I’ve been taking to a crypto “expert” and I confirmed that

Gambling can be accomplished in a variety of ways much easier than opening a traditional casino. You can more easily create a web site for gambling than you can, set up the elaborate, de-centralized infrastructure that crypto requires.

Sure, you can set it up. But then how will anyone send you money to gamble with, and how will you pay anyone their "winnings" if they wish to withdraw?

If using the traditional banking system, how exactly do you think that a bank will react when you ask to open an account for an offshore gambling site or they discover that is the purpose of the account?

(Hint: It's not by keeping your account open.)

There are other problems too - like convincing people you are trustworthy and that the game is fair, avoiding the possibility that funds are arbitrarily taken from players, or how to avoid being shut down/robbed by targeted attacks.

I think it's safer to say the vast majority of peoples' wealth is not liquid, and not in banks. It's probably in real estate, stocks and other assets that have intrinsic value. Real wealth involves things with intrinsic value (stocks do have intrinsic value, crypto doesn't).

Correct. All the value is based on a complex legal system with many more entities than just banks, with liquid assets and sales or transfers almost always going through the banks.

Nobody has to "accept" fiat. Fiat is mandated by law. Whether you like it or not; whether you "believe in fiat" doesn't matter. It's what's used "for all debts public and private." It has value as long as the state you live in is solvent and able to enforce its mandate as the de-facto transfer of value.

I would argue that using fiat is at least passive acceptance, and if people didn't accept fiat (passively or actively), there is no way the government could use mandates alone, simply of the reality that (1) citizens vastly outnumber the government and are collectively far more powerful, and (2) we live in a democratic system where the people have a role in electing their leaders.

there's not much precedent for a security with no intrinsic value being arbitrarily accepted as a transfer/store of value by any statistically significant number of people over time.

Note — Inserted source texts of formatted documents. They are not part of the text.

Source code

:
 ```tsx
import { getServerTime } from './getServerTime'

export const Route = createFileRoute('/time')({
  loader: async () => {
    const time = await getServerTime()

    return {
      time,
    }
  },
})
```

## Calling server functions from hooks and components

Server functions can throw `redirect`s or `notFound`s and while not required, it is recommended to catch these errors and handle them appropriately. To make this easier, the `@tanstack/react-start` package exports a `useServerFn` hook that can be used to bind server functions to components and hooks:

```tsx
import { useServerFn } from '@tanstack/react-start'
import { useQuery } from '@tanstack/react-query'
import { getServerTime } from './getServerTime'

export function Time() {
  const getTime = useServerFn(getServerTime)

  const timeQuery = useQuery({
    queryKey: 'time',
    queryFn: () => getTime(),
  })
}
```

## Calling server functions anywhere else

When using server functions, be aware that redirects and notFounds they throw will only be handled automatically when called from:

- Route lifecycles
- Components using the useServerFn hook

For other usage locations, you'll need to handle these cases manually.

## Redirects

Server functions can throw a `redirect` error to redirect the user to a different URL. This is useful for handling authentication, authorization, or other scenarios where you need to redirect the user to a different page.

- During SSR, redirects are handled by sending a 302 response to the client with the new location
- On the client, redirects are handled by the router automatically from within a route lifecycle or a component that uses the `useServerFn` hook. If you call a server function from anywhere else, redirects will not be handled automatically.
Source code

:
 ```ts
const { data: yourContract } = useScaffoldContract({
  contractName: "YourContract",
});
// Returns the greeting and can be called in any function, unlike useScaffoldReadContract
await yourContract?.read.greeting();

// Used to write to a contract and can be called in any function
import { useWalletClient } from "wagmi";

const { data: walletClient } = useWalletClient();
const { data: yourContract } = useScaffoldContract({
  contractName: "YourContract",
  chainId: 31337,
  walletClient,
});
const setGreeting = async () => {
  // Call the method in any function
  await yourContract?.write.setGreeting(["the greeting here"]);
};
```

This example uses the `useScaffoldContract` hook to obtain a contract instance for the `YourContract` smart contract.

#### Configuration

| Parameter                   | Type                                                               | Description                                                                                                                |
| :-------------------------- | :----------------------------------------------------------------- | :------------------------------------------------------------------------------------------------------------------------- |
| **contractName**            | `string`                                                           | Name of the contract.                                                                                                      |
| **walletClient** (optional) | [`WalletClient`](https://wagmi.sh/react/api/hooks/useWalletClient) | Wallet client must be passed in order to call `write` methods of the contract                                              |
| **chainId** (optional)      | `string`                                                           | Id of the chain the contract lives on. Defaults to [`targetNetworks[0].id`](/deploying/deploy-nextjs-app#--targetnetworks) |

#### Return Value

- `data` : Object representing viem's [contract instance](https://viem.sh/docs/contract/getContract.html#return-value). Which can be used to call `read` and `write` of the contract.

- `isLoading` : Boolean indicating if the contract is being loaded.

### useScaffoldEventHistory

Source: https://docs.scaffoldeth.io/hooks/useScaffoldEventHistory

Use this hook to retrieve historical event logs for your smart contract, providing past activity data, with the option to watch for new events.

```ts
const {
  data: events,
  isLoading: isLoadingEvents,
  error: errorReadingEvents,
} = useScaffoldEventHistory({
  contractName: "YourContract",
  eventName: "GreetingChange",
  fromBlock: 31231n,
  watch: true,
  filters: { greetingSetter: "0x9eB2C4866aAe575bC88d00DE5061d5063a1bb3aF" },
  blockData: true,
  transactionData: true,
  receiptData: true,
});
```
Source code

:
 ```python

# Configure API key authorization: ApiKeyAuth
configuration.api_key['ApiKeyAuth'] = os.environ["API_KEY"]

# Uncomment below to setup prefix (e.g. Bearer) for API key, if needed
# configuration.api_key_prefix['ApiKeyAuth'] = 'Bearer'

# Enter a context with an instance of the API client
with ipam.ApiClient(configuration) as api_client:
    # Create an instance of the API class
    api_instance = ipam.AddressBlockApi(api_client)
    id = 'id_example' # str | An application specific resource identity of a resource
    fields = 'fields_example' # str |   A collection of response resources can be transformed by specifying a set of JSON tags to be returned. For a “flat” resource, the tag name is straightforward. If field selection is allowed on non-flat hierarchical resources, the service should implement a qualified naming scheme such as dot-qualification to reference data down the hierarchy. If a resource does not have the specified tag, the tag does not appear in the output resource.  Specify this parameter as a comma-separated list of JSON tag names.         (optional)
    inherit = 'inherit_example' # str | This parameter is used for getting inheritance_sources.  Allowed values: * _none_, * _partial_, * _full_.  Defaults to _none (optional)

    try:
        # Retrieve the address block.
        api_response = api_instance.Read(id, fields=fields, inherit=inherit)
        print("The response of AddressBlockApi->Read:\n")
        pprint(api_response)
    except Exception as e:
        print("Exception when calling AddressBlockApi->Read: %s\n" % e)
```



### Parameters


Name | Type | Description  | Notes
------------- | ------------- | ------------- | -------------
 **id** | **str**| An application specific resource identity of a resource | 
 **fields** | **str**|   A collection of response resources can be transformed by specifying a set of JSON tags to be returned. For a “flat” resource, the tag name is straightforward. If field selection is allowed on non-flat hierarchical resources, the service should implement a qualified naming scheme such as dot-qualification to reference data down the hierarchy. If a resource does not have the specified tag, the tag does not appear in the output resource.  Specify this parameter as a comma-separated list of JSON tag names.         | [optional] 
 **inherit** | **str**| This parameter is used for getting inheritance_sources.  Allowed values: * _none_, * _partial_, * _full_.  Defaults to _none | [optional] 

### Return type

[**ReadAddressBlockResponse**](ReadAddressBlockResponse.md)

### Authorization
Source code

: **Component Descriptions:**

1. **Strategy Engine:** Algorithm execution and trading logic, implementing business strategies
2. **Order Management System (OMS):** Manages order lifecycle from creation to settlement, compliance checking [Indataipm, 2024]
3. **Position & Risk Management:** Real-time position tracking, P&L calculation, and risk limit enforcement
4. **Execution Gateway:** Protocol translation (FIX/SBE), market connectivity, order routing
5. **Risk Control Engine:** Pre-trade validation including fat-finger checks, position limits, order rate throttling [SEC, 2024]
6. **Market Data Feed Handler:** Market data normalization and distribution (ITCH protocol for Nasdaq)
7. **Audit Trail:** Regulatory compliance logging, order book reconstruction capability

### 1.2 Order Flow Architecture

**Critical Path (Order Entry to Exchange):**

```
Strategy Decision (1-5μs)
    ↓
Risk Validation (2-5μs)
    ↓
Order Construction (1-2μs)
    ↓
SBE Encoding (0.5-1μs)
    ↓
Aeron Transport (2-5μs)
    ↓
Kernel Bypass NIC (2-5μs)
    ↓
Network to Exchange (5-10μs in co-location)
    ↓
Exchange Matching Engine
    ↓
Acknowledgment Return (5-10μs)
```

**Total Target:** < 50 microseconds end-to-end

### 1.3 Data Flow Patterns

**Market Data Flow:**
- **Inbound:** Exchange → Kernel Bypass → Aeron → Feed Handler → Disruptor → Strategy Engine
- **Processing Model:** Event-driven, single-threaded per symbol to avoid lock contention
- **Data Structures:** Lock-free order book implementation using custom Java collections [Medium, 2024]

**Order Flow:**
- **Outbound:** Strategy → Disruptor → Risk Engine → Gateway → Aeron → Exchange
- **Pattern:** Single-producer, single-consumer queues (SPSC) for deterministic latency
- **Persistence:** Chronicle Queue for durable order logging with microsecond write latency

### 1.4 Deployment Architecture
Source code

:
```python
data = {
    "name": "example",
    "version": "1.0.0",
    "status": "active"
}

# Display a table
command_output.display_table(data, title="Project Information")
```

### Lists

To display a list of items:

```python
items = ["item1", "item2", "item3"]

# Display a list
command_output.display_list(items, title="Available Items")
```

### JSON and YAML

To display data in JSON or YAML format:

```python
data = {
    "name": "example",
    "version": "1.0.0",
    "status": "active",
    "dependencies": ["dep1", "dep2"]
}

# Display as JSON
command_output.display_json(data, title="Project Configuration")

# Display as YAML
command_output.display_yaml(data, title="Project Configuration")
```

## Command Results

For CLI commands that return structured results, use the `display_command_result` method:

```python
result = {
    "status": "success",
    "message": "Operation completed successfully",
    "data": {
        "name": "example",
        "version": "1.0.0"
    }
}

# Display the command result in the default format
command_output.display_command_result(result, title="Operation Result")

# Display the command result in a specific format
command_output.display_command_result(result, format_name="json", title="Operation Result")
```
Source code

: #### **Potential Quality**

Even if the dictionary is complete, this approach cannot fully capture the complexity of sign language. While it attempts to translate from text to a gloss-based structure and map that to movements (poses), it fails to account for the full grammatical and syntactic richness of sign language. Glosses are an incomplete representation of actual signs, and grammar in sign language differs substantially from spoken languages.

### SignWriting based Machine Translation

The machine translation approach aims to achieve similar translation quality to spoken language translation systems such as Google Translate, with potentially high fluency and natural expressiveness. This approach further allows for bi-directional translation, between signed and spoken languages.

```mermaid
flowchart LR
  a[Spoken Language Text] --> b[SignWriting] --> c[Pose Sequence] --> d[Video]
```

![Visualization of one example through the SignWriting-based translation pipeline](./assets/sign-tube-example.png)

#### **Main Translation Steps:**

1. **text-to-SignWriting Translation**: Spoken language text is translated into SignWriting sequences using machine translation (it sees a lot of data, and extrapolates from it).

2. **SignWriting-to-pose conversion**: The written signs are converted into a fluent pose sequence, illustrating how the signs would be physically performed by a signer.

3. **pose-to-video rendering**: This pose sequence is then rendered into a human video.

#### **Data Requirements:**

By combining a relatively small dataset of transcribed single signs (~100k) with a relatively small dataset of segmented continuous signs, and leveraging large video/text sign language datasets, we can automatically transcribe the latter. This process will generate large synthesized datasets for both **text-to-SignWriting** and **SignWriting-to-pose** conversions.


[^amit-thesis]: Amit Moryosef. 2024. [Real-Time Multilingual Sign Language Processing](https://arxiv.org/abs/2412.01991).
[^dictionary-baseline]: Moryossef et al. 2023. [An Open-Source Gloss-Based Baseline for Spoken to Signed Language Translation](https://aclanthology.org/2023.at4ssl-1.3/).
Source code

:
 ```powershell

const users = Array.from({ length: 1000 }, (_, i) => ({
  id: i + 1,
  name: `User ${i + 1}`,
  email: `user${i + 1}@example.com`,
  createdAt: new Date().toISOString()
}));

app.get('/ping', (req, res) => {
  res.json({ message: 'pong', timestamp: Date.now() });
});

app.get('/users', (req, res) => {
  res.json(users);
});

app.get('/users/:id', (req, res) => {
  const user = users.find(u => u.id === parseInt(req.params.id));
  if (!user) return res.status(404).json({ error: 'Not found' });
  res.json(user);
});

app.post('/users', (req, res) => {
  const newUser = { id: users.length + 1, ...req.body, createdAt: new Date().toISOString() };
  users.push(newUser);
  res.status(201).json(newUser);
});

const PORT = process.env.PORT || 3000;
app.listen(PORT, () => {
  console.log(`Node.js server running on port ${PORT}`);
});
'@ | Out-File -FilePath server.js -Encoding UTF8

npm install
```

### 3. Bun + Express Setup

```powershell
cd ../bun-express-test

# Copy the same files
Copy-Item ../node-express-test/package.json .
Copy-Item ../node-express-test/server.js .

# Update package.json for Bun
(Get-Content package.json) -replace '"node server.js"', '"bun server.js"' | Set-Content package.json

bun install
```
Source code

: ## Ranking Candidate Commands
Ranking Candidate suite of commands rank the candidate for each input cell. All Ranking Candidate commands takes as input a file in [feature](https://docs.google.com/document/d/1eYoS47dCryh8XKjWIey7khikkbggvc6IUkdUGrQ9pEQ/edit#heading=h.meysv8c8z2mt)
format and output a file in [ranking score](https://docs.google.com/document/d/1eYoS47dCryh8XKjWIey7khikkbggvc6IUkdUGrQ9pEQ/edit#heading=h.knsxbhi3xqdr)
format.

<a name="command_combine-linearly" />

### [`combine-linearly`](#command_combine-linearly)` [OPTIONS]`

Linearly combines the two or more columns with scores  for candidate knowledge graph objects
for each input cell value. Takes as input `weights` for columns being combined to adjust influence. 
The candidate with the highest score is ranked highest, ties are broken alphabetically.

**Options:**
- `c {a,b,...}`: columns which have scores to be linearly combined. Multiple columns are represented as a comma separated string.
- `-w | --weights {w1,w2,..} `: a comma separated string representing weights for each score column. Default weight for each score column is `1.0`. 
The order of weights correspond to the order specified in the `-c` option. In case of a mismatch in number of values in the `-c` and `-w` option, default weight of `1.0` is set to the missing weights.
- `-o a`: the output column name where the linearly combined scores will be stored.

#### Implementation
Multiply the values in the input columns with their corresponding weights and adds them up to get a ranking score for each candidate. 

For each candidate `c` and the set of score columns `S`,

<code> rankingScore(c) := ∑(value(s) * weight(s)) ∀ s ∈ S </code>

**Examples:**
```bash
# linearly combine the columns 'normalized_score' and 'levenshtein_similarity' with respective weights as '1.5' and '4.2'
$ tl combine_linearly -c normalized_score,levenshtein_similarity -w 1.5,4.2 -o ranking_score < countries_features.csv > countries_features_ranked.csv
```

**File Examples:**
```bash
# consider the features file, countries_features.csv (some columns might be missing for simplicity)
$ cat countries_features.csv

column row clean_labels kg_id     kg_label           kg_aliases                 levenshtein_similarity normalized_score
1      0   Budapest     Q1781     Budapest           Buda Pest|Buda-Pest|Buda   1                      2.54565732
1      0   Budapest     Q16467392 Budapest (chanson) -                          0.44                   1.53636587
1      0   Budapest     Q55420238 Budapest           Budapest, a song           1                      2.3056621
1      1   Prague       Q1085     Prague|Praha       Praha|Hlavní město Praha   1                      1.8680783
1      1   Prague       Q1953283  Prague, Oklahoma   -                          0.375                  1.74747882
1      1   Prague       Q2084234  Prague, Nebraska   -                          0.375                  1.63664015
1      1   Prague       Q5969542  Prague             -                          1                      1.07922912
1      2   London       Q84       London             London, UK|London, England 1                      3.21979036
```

Bitcoin does not match the legal definition of "security", which by its very definition as per the Howey test, depends exclusively on a small group of people. We haven't ever had a similar asset that couldn't be mass-produced. And thanks for recognizing that bitcoin is something unique in history.

"Come back to me when it does something." 13 years later. It still doesn't work.

I'm not sure what you mean by "doesn't work". Bitcoin has remained online for all those 13 years, keeping accurate records and processing payments exactly the same as it always has.

Sounds a lot like the banking system we already have.

Yes, pretty much the same system just without needing the banks. The banking part is completely opt-in.

Just let it die. Let it go. Save your hopium for something more practical, like determining which flavor of Dr. Pepper can cure cancer.

I do enjoy this discussion a lot but it is very time-consuming.

You could possibly use Dr. Pepper to cure cancer if you ionized the sugar and then blasted radiation to target the cancer cells.